In 1527 he bought the seigniory of Grandvelle, located in the Bailiwick of Amont (Bailliage d'Amont), administrative territory located in present-day Haute-Saône department, which later became better known under the name of Granvelle. In 1530, after the death of Mercurino Gattinara, he became one of the emperor's most trusted advisers in the Holy Roman Empire, and played that role until his death.

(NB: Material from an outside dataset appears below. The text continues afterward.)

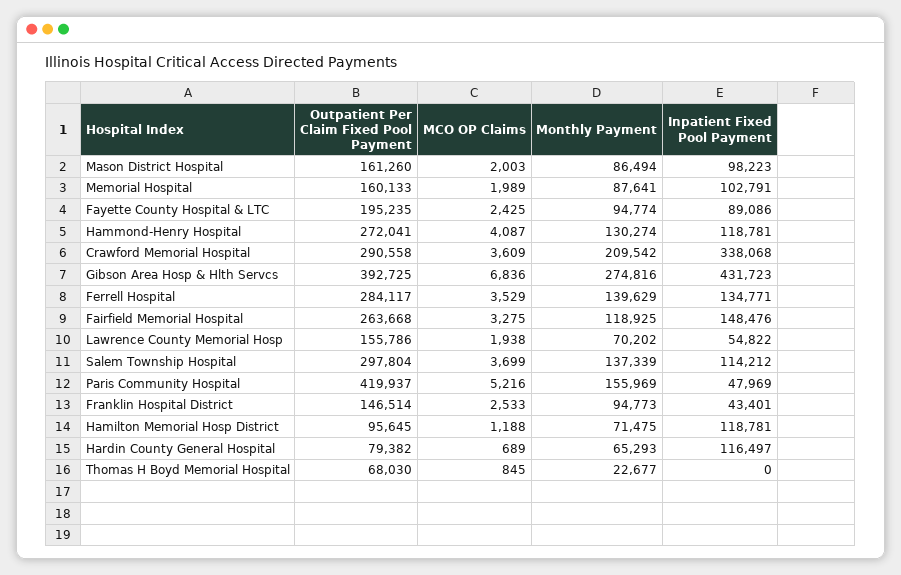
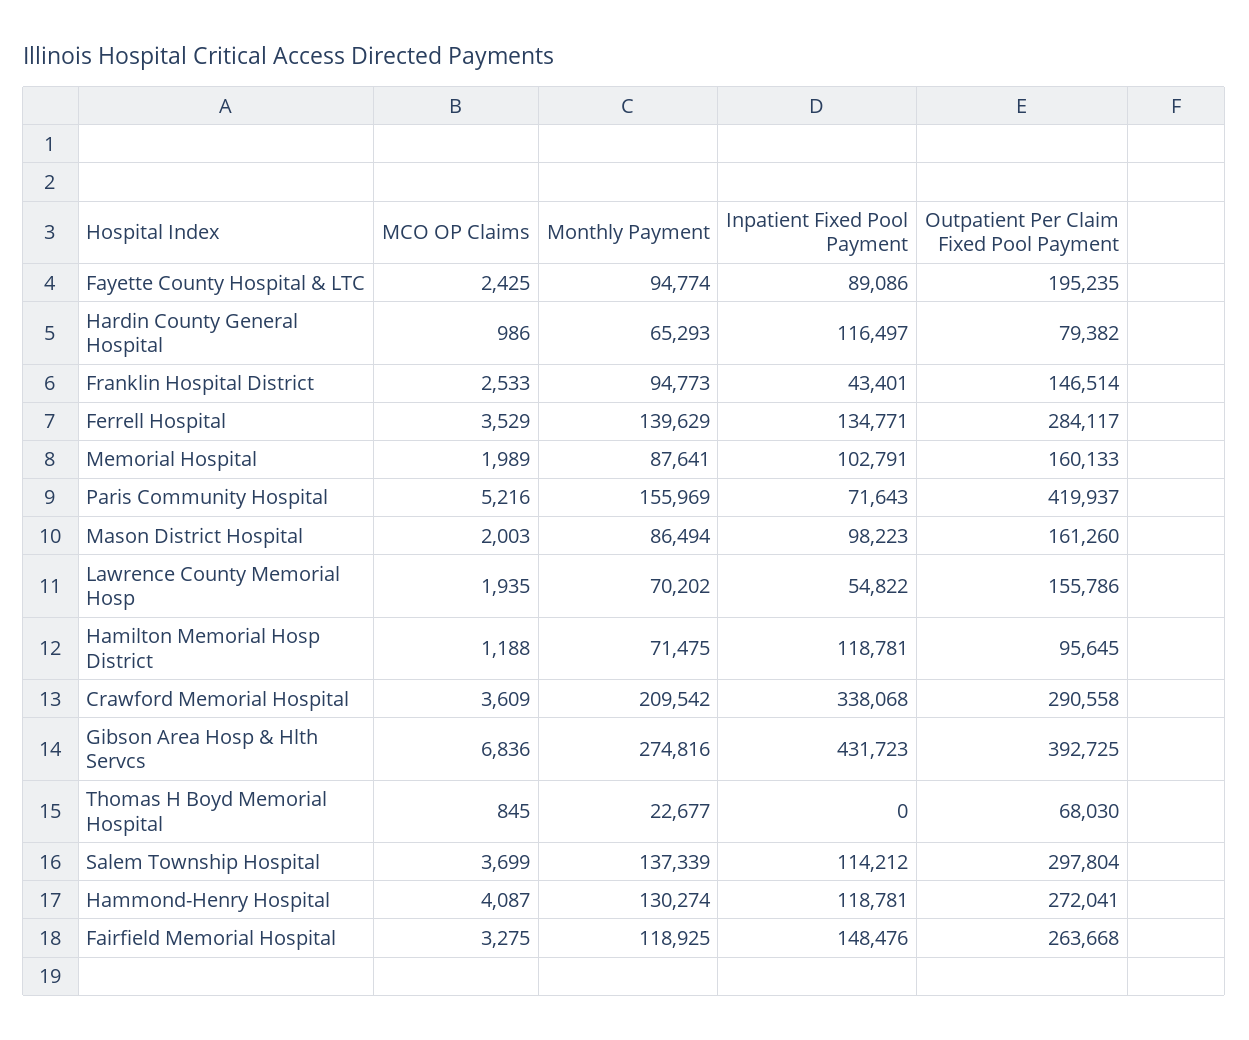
MCO OP Claims, Lawrence County Memorial Hosp: 1938 -> 1935
Inpatient Fixed Pool Payment, Paris Community Hospital: 47969 -> 71643
MCO OP Claims, Hardin County General Hospital: 689 -> 986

He died on August 27, 1550, at the age of 64 years, while attending the Imperial Diet in Augsburg. He owned a significant art collection and library, the latter now in the Bibliothèque municipale de Besançon.

== Succession ==
In 1513, he married Nicole de Bonvalot daughter of Jacques de Bonvalot, lord of Champagney. The couple had 15 children, four of whom went on to play prominent political roles.
- Antoine Perrenot de Granvelle (1517-1586), the eldest surviving son, became Archbishop of Mechelen and a cardinal as well as serving as a diplomat and adviser to Charles V.
- Thomas Perrenot de Granvelle (1521-1571), Spanish Ambassador in London, Paris and Vienna.
- Jérôme de Perrenot (1524-1554), became a diplomat in the service of Ferdinand I, Holy Roman Emperor and guardian of the young William the Silent.
- Frédéric Perrenot de Champagney (1536-1602), served the Habsburgs as a soldier and diplomat.

From modest beginnings in the Franche-Comté, the Perrenot family in two generations became the most powerful and the richest in the region. The Granvelle Palace in Besançon is the symbol of their rapid success and social ascent.